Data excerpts
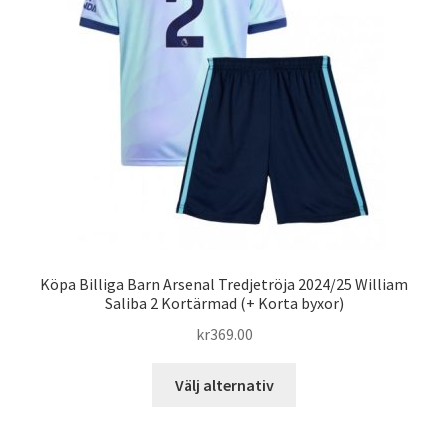
kan
väljas
på
produktsidan
Köpa Billiga Barn Arsenal Tredjetröja 2024/25 William
Saliba 2 Kortärmad (+ Korta byxor)
kr
369.00
Den
Välj alternativ
här
produkten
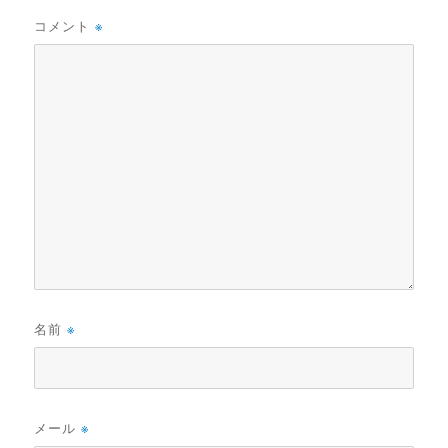
コメント
※
名前
※
メール
※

■ **Task prompt**
Reproduce the records in full, exactly as they appear, and show none of the pictures.

■ **Exercise response**
kan
väljas
på
produktsidan
Köpa Billiga Barn Arsenal Tredjetröja 2024/25 William
Saliba 2 Kortärmad (+ Korta byxor)
kr
369.00
Den
Välj alternativ
här
produkten
コメント
※
名前
※
メール
※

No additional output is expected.